Medicare

Alternatives for Paying Hospital Capital Costs Gao ID: HRD-86-93 August 11, 1986

In response to a congressional request, GAO reported on the Department of Health and Human Services' (HHS) methods for including capital costs related to inpatient services in Medicare's Prospective Payment System or for modifying the current cost-reimbursement system, specifically: (1) the general principles involved with prospective payment of capital costs; (2) the effects of various types of proposals on hospitals; and (3) alternatives that might lessen any potential adverse effects.
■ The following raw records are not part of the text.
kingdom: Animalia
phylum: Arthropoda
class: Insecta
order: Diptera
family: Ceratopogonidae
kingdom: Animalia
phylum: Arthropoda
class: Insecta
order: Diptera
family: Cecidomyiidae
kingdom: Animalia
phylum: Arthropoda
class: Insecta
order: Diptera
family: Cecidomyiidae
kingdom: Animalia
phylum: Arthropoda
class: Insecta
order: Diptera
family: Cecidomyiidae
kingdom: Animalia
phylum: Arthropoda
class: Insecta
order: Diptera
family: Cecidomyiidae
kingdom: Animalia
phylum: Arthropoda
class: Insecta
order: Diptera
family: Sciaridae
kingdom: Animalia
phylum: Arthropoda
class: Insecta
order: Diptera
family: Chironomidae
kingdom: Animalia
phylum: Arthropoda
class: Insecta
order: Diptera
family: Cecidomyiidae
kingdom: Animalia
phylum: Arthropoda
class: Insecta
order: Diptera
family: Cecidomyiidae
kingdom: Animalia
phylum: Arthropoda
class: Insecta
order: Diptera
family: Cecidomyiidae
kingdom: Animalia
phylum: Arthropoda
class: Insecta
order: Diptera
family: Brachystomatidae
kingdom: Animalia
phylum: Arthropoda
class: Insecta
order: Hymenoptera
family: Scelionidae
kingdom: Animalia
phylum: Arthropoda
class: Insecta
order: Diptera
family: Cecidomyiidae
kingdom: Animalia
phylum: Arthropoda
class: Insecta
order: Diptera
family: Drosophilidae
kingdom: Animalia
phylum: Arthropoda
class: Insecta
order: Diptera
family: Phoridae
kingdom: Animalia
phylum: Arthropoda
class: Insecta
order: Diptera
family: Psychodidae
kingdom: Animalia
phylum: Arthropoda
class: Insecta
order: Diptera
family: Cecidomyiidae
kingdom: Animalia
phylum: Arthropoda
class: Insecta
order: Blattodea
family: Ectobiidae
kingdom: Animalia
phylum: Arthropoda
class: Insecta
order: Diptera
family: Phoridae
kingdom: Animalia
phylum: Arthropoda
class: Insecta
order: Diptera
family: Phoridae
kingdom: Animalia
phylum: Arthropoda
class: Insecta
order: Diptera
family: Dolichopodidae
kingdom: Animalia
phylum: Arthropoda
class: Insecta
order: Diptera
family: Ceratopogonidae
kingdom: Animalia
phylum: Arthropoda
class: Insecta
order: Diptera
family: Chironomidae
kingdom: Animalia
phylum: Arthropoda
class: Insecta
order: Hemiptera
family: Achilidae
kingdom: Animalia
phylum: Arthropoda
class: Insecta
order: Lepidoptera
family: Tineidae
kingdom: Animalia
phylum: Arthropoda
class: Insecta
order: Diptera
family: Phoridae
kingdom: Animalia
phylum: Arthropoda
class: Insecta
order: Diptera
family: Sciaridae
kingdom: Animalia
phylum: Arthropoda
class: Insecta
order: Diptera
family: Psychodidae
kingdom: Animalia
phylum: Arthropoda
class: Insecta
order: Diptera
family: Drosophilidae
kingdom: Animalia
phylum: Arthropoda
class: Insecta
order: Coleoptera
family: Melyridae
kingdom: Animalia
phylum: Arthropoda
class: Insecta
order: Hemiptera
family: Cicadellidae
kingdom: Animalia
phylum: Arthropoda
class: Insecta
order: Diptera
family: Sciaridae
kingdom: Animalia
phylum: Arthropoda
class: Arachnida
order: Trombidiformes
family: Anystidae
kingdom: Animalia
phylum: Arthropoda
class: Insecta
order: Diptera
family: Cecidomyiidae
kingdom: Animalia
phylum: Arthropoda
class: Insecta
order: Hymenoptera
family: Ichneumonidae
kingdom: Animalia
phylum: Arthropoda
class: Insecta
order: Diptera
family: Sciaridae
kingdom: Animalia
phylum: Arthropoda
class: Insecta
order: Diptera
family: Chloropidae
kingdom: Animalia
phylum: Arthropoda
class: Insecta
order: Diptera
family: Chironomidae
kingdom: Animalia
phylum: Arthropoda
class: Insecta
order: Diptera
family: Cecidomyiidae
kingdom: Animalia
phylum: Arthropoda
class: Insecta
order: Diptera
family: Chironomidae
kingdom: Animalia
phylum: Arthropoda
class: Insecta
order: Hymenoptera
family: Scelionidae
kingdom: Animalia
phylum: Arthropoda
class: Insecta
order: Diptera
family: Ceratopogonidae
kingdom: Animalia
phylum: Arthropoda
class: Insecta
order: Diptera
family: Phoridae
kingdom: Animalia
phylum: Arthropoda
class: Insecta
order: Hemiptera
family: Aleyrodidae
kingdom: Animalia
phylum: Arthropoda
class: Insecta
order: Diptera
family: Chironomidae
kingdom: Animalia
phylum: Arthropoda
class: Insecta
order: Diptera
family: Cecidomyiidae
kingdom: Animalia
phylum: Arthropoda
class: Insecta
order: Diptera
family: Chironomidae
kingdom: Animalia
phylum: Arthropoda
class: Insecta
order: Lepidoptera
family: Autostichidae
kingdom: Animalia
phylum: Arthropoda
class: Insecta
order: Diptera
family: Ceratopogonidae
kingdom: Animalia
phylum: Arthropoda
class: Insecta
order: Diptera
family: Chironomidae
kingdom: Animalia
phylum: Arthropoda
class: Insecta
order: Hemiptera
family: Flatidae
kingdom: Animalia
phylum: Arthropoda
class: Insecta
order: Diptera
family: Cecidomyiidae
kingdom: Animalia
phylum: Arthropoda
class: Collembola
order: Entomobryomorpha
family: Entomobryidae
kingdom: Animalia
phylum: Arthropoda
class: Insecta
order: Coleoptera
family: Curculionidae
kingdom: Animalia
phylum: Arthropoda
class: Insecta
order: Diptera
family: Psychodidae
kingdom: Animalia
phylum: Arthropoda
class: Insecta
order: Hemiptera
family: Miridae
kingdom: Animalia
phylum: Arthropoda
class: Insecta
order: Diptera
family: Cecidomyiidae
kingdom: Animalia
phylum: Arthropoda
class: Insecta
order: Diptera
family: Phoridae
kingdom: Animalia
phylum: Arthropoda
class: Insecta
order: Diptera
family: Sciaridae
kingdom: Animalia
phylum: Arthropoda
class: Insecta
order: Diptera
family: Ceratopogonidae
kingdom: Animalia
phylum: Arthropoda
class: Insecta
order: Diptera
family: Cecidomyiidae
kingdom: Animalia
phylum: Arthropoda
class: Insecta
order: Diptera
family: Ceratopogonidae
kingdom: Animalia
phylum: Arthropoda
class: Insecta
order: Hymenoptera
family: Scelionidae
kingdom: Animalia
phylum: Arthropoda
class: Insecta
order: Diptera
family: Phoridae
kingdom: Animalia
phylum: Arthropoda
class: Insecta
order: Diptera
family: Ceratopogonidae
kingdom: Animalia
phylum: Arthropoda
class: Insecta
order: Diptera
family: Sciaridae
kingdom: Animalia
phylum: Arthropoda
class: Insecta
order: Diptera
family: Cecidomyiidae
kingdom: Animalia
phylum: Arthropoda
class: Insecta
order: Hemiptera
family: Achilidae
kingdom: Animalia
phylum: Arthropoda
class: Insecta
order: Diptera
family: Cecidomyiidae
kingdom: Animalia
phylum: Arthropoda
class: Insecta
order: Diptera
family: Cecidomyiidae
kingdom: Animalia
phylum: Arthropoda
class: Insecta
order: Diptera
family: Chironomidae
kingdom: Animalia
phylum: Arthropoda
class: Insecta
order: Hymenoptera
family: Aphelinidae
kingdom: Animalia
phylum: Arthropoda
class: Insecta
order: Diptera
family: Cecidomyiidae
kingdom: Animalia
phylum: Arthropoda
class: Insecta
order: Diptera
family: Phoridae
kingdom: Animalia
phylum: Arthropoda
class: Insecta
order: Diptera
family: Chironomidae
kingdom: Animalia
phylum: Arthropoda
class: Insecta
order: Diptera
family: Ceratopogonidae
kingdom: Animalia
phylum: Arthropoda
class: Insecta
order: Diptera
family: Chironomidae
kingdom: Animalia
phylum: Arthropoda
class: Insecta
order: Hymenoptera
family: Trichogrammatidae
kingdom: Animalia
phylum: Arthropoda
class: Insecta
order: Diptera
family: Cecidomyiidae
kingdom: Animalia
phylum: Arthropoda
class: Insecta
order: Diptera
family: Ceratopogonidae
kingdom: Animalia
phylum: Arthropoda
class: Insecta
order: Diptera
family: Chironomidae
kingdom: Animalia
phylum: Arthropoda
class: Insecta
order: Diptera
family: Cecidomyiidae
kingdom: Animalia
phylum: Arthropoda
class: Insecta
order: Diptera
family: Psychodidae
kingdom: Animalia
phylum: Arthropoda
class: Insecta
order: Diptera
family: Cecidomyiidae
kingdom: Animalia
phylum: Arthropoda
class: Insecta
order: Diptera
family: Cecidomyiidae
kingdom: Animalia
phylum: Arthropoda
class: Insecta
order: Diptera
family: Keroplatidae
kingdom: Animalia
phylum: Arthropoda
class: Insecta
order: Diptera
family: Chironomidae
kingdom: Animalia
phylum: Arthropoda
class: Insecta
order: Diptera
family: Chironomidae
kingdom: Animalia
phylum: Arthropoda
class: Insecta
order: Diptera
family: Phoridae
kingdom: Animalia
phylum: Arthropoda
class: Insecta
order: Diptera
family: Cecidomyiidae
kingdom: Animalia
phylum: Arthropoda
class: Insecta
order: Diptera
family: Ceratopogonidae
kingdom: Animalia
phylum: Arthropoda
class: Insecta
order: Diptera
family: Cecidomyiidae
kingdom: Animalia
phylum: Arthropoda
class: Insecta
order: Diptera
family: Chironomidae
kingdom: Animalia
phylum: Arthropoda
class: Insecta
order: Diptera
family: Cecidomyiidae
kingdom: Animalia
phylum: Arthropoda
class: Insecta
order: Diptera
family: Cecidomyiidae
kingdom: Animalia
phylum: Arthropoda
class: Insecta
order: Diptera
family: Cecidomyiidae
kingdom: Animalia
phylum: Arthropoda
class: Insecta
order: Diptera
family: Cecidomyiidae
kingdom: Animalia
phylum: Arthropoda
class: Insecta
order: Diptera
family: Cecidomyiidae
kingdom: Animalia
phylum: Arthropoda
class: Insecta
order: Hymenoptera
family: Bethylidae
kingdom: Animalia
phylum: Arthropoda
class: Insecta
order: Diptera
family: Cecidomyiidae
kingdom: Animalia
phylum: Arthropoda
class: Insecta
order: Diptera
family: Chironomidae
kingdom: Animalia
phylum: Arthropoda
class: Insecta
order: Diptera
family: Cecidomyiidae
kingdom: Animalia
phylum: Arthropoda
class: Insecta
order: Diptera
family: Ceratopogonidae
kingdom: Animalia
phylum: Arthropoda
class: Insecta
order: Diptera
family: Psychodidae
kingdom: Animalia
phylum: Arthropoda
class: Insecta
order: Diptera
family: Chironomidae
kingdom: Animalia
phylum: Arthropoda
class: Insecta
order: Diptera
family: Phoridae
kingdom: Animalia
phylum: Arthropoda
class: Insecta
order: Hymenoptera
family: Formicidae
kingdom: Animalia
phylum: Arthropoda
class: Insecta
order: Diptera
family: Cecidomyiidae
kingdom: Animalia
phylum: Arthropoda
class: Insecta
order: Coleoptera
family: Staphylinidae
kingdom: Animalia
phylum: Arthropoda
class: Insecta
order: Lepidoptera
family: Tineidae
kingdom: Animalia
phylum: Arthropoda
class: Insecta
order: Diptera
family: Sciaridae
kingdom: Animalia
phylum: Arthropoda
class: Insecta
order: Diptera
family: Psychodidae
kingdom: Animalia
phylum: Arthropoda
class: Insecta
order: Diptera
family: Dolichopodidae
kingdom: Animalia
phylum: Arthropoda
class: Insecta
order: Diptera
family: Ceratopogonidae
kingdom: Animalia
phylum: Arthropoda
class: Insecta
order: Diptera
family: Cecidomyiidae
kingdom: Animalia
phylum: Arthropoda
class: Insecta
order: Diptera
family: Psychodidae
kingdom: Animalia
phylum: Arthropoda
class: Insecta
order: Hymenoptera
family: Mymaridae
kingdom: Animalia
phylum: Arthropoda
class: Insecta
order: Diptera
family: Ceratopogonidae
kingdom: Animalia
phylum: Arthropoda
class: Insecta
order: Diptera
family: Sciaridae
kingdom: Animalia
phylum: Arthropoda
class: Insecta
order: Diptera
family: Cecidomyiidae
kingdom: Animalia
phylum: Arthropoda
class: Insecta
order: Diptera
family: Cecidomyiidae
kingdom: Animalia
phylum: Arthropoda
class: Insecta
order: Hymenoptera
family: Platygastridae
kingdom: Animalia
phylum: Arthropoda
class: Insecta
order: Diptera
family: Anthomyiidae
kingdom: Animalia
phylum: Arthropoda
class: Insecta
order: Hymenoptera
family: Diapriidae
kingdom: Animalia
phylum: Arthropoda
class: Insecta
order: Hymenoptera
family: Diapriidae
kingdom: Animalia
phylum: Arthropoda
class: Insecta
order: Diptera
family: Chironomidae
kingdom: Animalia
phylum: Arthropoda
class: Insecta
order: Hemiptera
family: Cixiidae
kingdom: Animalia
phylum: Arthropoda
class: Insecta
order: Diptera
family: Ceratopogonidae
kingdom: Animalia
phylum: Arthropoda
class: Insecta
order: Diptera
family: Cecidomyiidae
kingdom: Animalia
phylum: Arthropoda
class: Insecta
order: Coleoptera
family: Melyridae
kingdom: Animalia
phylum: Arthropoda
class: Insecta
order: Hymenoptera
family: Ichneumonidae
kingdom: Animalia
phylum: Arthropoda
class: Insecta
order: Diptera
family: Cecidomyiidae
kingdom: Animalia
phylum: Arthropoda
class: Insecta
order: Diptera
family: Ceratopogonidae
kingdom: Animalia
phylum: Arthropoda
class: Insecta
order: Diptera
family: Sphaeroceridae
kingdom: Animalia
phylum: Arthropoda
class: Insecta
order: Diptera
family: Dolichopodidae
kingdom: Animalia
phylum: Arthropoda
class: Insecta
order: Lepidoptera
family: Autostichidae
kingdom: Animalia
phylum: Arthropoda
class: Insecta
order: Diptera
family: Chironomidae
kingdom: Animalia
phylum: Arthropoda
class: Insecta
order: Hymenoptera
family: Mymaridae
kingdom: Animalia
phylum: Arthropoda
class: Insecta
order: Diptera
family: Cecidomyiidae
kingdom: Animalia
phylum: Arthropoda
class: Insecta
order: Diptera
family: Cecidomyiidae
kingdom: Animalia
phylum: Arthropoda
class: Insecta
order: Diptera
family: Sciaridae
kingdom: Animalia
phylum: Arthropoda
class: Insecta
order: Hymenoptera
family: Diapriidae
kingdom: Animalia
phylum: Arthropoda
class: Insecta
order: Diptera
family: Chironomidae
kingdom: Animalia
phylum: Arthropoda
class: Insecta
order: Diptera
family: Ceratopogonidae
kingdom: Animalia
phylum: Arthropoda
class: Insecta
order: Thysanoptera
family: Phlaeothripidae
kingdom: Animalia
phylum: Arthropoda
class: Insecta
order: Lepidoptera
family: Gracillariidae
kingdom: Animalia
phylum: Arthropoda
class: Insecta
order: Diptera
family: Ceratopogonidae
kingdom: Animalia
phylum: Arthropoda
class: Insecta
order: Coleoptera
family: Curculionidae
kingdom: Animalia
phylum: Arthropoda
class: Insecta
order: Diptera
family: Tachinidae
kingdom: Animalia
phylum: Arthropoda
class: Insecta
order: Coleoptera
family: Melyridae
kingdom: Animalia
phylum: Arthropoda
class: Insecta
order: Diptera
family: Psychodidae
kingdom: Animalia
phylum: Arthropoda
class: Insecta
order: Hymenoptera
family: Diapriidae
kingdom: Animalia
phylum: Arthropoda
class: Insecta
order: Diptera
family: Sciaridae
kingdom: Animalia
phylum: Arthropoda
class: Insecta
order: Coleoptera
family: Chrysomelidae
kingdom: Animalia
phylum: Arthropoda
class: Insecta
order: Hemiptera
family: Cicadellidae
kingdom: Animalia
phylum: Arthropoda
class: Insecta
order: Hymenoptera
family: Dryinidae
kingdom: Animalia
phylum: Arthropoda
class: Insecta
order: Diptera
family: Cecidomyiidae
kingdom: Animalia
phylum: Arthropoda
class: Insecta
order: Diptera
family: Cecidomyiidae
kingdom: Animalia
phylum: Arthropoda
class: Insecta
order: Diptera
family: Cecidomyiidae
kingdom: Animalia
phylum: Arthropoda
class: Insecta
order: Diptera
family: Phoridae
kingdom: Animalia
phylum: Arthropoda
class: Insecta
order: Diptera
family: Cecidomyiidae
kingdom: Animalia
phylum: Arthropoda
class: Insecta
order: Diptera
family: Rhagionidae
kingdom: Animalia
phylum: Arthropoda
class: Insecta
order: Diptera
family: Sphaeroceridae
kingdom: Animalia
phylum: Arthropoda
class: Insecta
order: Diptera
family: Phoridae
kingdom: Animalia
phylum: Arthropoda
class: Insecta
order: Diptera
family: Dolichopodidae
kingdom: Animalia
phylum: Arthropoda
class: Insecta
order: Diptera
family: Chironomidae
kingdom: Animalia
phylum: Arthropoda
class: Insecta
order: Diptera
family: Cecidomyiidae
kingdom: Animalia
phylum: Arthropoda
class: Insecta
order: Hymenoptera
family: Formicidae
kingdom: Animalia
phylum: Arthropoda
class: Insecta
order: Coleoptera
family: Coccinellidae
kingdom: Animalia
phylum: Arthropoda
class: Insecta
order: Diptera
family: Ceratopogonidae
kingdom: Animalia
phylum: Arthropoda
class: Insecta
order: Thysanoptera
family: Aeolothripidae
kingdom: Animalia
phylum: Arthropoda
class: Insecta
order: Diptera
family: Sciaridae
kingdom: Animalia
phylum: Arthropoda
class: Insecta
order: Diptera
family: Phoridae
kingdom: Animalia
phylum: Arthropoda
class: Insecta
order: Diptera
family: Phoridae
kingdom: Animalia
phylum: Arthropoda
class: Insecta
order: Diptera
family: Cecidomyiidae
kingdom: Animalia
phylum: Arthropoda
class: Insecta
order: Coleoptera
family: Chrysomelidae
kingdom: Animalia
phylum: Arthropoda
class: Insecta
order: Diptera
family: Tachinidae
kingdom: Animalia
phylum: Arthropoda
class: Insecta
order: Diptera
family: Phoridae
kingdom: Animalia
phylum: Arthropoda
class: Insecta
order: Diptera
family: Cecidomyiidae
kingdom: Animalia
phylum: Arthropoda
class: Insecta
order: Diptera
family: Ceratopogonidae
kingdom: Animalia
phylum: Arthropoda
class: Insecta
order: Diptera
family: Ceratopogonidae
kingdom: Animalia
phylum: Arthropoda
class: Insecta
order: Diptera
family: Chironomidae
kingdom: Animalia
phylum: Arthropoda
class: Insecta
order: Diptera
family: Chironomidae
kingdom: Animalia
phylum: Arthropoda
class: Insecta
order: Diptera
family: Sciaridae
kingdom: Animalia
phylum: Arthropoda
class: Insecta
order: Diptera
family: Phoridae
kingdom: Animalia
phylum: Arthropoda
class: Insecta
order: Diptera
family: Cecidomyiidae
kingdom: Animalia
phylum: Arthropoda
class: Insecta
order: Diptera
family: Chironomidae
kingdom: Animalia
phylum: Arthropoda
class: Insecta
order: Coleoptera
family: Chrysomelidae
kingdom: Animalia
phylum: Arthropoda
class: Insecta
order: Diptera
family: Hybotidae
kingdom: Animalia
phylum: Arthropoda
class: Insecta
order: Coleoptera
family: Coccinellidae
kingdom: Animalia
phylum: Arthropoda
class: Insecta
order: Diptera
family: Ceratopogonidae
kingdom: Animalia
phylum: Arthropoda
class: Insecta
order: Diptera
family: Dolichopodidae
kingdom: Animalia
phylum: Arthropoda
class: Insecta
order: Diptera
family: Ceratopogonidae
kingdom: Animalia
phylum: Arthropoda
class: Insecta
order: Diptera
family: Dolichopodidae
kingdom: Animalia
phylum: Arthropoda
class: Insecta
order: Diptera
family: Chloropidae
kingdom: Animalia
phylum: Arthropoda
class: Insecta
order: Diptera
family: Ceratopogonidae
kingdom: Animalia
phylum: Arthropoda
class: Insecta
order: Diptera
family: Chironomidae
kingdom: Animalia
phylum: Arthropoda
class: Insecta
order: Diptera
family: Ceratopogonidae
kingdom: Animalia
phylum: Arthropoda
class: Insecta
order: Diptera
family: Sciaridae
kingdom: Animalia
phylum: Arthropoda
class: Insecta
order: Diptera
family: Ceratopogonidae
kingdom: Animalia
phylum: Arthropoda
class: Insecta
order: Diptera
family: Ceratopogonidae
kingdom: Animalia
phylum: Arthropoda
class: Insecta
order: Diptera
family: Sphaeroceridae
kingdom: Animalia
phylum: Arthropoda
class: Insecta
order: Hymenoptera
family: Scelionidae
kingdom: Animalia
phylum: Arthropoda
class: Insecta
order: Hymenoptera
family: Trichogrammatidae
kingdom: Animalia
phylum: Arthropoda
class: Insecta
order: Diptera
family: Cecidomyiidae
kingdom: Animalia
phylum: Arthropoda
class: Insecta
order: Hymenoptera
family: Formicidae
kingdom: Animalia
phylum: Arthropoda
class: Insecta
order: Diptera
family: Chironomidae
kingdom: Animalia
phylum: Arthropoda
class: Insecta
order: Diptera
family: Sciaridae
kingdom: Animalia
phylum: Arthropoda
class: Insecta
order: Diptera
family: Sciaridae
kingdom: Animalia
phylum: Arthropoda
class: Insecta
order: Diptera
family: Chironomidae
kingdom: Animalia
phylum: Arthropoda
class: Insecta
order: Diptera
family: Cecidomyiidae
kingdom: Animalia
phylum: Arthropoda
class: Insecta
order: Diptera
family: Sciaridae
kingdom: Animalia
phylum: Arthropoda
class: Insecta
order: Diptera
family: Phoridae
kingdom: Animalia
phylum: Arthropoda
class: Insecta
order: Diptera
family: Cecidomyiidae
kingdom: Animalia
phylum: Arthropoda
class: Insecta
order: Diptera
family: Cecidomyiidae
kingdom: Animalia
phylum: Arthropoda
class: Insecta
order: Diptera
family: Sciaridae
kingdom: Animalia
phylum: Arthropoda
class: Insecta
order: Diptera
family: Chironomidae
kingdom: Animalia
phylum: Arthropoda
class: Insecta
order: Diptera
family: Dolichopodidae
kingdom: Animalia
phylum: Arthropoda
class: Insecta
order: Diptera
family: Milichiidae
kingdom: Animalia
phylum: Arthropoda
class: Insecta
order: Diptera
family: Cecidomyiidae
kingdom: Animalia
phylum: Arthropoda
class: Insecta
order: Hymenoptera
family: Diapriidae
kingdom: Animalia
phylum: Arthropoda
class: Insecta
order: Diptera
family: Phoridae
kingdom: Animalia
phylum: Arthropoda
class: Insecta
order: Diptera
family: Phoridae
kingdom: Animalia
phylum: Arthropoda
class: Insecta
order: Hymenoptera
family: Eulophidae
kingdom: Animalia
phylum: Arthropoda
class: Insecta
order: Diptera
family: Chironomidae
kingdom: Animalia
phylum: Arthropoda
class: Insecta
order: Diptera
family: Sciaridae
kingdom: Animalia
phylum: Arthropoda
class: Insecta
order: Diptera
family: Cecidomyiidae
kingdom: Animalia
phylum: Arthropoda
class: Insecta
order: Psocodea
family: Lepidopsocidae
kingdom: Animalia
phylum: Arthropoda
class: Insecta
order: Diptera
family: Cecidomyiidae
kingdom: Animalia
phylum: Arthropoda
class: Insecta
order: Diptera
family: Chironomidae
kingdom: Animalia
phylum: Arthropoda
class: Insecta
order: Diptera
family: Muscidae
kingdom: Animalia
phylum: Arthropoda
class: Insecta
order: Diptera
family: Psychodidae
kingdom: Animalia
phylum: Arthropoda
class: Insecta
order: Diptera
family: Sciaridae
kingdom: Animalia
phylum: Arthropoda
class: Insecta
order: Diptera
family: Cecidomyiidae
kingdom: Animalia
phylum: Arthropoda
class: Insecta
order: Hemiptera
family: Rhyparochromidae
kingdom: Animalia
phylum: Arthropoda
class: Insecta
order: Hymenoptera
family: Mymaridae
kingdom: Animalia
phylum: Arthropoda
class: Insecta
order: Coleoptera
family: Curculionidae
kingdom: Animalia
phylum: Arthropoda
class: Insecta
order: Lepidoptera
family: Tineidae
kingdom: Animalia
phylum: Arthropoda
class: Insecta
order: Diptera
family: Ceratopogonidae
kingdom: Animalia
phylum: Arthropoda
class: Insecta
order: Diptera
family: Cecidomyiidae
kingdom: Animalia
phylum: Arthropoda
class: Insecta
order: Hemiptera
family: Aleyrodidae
GAO found that Medicare's capital cost-reimbursement method provides several incentives that could result in increased program costs. The cost-reimbursement method provides incentives to: (1) substitute capital for labor; (2) borrow to acquire assets, rather than using equity sources; (3) acquire new equipment, even though it may be only marginally needed; and (4) refinance debt. Cost reimbursement: (1) would increase incentives for efficiency, since it implies regulation; and (2) guarantees that Medicare will pay its share of each hospital's capital costs for providing care to beneficiaries, thus ensuring that beneficiaries have access to quality health care. However, GAO found that prospective payment of capital costs would reduce or eliminate the incentives under cost reimbursement, thereby decreasing Medicare costs. Advantages to the prospective program are that it would: (1) treat labor and capital equally; (2) encourage the most economical mix of debt and equity; and (3) encourage reductions of current hospital excess capacity and proper future sizing. Under the prospective payment program: (1) efficient hospitals would be rewarded more; (2) hospitals would receive less than their actual costs during the first years of an asset's useful life and more than their actual costs in later years; and (3) some hospitals would receive higher payments, depending on their average costs and occupancy rates. Since the system has not been tested, the long-term effect on hospitals' ability to raise capital improvement funds cannot be predicted.